Was macht diesen Justinus Kerner aus, der sich zwar nicht als einer der bekanntesten, aber doch ungewöhnlichsten Romantiker entpuppt? Er ist 1786 geboren, 1862 gestorben; ist Schwabe natürlich – sonst könnte er so ungemein verstiegen ins Spekulative nicht sein. Eine mystische, immer als solche gepflegte Dialektik durchzieht sein Leben im Handeln wie Denken; denn eigentlich ist er doch Arzt, und zwar ausübend. Landarzt in der schwäbischen Provinz, Forscher, Entdecker – immer mit dem Ohr an der Erde, sprich: der Natur, die für ihn die einzige Wahrheit bedeutet; denn in ihr liest er die Zeichen der Gegenwelt zur hiesigen Menschenwelt. So wird er zum Geisterseher, auch aber zum Psychiater – welche Koinzidenz: Bereits 1806 pflegt er, noch Medizinstudent, im Tübinger Klinikum den als irre dort einsitzenden Hölderlin, versteht weit mehr von ihm als andere. Am meisten macht er später Furore mit seinen Experimenten: weil er an sogenannten Besessenen in seinem Domizil zu Weinsberg bei Heilbronn den Einbruch der Geisterwelt in unser Leben demonstriert und die seherischen Qualitäten seiner Patienten entfaltet, nicht zuletzt an den sprachlichen Verlautbarungen, die nicht mehr Zusammenhänge, sondern Einzelzeichen sind. 

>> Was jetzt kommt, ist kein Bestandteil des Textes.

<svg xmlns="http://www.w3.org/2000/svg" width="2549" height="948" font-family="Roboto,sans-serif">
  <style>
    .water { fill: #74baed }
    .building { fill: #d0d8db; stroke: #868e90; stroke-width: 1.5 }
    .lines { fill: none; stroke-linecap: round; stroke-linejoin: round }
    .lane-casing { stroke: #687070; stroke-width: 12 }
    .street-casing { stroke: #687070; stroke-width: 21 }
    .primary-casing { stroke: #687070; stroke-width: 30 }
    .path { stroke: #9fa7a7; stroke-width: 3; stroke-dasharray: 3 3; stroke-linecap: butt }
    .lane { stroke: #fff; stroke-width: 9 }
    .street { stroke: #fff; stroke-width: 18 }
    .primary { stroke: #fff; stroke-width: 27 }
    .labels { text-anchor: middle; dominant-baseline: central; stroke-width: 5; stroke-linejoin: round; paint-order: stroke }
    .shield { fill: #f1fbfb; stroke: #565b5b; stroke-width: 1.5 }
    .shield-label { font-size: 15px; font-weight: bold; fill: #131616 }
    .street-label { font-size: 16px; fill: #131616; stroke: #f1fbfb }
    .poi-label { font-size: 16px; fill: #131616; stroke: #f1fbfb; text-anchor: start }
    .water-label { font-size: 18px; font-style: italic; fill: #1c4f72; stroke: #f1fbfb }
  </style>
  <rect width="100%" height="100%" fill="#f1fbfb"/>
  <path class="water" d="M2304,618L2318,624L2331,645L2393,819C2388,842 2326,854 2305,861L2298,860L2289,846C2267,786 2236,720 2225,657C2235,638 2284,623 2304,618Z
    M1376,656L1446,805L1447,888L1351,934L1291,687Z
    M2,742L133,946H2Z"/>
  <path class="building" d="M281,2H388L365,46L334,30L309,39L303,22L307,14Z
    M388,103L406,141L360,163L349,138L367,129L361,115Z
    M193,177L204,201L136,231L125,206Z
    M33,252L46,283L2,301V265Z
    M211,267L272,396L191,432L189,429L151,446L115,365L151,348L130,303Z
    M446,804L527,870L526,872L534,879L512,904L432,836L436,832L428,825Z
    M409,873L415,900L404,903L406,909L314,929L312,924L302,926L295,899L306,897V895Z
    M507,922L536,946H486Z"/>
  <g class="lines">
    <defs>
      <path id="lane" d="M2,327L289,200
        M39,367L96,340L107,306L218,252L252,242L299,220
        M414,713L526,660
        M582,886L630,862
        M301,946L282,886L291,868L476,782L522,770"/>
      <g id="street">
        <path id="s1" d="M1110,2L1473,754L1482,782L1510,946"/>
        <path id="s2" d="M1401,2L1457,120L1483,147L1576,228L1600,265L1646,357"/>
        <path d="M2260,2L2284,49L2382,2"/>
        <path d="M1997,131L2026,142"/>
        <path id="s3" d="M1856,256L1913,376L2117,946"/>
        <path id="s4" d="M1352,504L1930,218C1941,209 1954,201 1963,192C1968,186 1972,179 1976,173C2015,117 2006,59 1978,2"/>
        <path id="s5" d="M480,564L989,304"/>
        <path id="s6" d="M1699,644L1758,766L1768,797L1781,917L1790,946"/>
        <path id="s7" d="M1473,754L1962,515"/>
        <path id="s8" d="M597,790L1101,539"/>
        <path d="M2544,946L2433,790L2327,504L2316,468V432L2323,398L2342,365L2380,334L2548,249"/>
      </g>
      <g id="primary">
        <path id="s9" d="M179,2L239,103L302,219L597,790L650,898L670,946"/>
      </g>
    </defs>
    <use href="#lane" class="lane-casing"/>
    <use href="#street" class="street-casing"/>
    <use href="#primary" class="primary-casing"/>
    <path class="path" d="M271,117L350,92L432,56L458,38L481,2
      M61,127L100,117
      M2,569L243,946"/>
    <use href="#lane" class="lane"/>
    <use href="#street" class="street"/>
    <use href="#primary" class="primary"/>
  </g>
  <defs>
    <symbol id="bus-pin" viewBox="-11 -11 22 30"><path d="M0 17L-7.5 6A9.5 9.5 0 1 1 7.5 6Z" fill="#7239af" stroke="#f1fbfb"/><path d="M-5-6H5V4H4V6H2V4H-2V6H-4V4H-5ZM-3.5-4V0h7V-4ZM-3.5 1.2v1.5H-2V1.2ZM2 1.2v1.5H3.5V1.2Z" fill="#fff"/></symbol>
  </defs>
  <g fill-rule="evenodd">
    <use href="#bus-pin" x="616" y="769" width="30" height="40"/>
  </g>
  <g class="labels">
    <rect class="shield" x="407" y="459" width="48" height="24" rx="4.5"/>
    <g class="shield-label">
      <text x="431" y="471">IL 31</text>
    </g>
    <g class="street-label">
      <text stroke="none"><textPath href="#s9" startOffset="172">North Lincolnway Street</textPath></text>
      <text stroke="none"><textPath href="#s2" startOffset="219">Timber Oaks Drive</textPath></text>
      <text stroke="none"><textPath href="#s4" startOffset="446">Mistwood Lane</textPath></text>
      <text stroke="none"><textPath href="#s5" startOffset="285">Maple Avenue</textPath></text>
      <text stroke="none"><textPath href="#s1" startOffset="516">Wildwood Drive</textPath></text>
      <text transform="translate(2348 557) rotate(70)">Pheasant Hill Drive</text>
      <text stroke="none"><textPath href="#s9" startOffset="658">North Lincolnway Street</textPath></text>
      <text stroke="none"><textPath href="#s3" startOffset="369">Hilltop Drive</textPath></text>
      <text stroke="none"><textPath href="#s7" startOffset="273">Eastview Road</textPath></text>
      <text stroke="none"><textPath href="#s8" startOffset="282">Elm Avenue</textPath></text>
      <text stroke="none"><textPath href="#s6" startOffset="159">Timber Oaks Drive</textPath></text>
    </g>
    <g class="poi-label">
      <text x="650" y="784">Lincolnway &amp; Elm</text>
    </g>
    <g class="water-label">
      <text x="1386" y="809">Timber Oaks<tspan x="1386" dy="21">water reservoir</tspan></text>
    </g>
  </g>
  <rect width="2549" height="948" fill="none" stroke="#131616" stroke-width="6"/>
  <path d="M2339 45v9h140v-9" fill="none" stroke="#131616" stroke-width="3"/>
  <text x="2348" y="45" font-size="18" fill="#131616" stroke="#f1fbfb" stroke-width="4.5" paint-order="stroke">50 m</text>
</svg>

Schreiers Klang kam aus dem irdischen Leben, der Padmores kommt gleichsam aus der Höhe, und beide treffen sich im Seraphischen, jener Sphäre also, nach der sich die eigensinnige Verbindung Schumanns mit Justinus Kerners Poesie sehnt: der des Jenseitigen.  

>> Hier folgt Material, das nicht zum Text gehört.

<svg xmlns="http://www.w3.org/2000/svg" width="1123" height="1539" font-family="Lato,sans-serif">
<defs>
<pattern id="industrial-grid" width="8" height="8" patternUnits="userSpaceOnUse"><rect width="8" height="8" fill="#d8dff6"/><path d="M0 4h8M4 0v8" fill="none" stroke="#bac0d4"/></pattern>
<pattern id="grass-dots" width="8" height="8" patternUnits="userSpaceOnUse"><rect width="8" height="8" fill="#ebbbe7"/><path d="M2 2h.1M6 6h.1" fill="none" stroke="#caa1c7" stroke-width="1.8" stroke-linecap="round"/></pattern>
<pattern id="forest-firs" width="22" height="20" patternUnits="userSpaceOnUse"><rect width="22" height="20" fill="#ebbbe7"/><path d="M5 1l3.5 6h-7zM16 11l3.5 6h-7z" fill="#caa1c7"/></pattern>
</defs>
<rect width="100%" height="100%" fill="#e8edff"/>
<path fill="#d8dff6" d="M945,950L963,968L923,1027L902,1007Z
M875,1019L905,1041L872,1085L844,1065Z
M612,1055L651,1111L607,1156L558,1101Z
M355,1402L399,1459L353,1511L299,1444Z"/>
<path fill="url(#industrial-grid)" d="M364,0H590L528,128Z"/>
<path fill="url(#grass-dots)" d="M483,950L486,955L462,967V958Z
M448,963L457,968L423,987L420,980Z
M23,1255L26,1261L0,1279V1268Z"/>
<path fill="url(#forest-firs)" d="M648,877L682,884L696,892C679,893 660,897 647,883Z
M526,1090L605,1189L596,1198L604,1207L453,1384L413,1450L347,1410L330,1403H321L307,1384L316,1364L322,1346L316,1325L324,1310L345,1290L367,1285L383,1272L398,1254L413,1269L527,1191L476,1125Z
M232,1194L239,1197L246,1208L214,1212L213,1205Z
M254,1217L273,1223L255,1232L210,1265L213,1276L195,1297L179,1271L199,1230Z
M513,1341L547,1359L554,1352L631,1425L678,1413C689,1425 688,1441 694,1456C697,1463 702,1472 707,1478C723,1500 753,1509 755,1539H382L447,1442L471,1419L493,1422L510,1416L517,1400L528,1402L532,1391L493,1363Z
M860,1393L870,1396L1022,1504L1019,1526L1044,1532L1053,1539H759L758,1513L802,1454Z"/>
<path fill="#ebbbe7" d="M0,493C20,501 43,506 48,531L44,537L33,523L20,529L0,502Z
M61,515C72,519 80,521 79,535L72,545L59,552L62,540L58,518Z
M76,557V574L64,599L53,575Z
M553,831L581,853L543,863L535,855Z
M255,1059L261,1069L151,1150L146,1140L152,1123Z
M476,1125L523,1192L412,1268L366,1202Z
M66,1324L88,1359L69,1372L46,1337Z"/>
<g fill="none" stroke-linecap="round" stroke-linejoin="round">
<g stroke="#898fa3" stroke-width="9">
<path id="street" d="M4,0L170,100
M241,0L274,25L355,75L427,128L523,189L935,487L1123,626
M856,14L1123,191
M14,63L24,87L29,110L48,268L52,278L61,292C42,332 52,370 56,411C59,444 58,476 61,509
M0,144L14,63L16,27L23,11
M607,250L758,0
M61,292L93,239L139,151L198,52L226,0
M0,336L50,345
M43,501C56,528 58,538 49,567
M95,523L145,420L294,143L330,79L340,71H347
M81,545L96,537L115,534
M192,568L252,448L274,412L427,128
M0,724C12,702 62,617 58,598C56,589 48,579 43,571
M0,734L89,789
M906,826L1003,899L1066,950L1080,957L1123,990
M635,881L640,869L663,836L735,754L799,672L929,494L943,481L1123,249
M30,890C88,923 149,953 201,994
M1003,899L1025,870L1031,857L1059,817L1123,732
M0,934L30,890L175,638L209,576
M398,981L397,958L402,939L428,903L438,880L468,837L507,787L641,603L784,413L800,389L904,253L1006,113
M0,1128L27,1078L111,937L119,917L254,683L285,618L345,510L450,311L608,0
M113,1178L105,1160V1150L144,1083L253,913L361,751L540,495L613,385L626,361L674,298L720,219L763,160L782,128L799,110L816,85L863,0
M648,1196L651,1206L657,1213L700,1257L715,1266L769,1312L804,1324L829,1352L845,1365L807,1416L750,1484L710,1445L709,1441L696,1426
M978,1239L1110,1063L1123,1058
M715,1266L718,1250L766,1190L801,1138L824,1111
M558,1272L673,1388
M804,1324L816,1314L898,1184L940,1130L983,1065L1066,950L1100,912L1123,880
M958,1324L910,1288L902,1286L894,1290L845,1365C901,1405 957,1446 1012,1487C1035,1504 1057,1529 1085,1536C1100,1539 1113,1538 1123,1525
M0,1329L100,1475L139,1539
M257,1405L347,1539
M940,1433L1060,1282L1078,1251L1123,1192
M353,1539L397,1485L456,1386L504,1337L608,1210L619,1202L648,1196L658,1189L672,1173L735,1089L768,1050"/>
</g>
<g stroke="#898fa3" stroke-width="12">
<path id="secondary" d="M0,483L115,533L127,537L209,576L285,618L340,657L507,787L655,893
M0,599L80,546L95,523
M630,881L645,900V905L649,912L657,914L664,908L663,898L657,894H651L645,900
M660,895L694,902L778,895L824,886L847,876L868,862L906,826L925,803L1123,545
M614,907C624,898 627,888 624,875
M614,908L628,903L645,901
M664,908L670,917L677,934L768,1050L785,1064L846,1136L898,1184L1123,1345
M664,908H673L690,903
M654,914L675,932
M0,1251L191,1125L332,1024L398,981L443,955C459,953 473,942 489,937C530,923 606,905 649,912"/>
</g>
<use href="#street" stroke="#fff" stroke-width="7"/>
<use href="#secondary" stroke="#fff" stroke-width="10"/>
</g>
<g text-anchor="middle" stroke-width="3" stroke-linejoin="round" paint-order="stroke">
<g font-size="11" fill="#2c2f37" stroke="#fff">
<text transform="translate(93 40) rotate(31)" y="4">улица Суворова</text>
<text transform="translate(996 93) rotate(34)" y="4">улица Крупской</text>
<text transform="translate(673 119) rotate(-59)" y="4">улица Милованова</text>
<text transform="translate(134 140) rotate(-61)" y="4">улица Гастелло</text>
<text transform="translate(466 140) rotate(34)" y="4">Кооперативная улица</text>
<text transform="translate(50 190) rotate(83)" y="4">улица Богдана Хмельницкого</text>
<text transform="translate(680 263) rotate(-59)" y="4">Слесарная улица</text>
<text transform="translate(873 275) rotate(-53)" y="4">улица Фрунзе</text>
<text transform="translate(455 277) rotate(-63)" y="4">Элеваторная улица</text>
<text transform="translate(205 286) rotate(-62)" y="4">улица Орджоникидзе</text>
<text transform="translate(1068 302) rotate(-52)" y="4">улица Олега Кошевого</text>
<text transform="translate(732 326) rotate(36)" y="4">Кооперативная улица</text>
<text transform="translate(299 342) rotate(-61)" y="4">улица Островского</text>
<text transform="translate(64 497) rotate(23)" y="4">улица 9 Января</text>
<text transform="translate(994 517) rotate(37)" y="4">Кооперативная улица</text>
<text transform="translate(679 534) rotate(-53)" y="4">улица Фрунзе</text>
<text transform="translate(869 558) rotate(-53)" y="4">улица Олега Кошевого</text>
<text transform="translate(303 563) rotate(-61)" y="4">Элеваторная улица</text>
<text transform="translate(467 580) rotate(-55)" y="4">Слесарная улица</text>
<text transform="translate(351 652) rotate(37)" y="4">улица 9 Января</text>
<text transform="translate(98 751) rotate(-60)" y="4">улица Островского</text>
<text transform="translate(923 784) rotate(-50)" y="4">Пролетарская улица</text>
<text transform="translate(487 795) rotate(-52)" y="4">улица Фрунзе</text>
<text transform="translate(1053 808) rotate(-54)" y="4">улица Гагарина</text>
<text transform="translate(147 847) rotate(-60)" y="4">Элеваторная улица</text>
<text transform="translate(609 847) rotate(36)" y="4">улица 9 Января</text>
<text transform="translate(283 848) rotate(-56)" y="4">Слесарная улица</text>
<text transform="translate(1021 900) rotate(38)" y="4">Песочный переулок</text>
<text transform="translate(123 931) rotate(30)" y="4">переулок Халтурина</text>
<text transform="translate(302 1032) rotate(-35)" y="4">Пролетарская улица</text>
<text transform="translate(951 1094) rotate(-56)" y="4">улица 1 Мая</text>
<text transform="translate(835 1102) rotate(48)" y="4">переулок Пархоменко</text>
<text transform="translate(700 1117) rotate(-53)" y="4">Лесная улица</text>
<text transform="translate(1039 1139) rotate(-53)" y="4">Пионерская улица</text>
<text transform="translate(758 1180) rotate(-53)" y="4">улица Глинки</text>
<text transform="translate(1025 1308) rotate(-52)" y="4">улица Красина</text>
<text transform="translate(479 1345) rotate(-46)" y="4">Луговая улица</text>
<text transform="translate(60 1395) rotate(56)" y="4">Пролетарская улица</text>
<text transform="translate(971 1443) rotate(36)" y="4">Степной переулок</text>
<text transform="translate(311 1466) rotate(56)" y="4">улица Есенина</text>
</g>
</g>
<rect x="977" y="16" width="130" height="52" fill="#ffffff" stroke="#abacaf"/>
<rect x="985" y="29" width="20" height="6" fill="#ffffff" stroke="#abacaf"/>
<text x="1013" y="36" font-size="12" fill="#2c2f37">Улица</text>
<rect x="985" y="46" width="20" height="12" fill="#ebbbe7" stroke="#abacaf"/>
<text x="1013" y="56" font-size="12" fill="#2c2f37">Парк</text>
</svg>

Ins Lied gehüllt die himmlische Gabe

Und diese Zeichen versteht Schumann in Kerners Gedichten zu lesen; denn die Zeichen aus der Gegenwelt ins Lied zu bannen, das ist die Mission der schwäbischen Spekulativität. Poetisch die Hölderlins: „... dem Volk ins Lied/ Gehüllt die himmlische Gabe zu reichen.“ Hegel sucht sie ins Diskursive zu übersetzen als philosophischen Kontext mit seiner „Phänomenologie des Geistes“ in Gestalt des „spekulativen Satzes“. Kerner versucht sich in seiner Poesie, an die Grenze des Grotesken stoßend, zutiefst romantisch geradezu an einer „Phänomenologie der Geister“ – die allerdings auf höchstem poetischem Niveau erst in einem anderen Schwaben gelingt: Mörike 1841 mit seinem „Feuerreiter“, der das Prophetische im Geisterhaften vollendet gestaltet und den Bezug zum sogenannt kranken Hölderlin nahelegt. Kerners Mission in Größe und Grenze hat keiner besser erkannt als sein Ludwigsburger Landsmann David Friedrich Strauss, der skandalumwitterte Theologe und Autor von „Das Leben Jesu“, mit dem er das christliche Bewusstsein veränderte. Gerade er würdigt Kerners Persönlichkeit wie die Art seiner spekulativen Erkenntnis in einer speziellen Schrift. Und dieser Strauss war einer der prominentesten Schüler von niemand anderem als Hegel.

Engelsgestalten, Engelsstimmen

Komplexe schwäbische Zusammenhänge. Durch den sächsischen Schumann werden sie im musikalischen Moment, der entsteht, indem er vergeht, erlebbar als Tod-Verfallenheit – nur Clara wird Robert als Kerner’scher „Engel“ bis zu gewissem Grade davon erlösen. Auf Zeit. Sodass überhaupt ein Stück Leben für ihn zustandekommt. Diese Chance hatte der Wiener Schubert nicht, der ebenso von frühauf, wie seine Textwahl belegt, eine unerhörte Todesinnigkeit entfaltet. Gnade fehlte seinem Leben: denn die einzige Engelsgestalt für ihn war, sogar mit Engelsstimme, Therese Grob, seine große junge Liebe – und die musste einen Bäcker heiraten, weil Schubert gesellschaftlich nicht gut genug war. Er zerging an der „Todeswunde“ – ganz ohne Engel. Den hat er unausgesetzt nur komponiert, und zwar anders als das totale Subjekt Schumann, im Grunde unromantisch ich-fern, objektiv als Sphärenmusik, die ihre Zeichen über Beethovens Utopie hinaus episodisch setzt, am besten im Lied. Padmores und Fellners Auswahl geht darauf zielsicher zu – man höre nur: „Abendstern“, „Im Walde“, „Im Frühling“, „Im Abendrot“ oder „Frühlingsglaube“. Nur eines dieser Lieder, „Der Pilgrim“, bringt dank des schwäbischen Schiller den romantischen Geisterhauch klassisch auf den Begriff: „Und das Dort ist niemals Hier“ – unmissverständlich. Unverlierbar aber klingt dieses Wort in uns fort nur durch Schubert.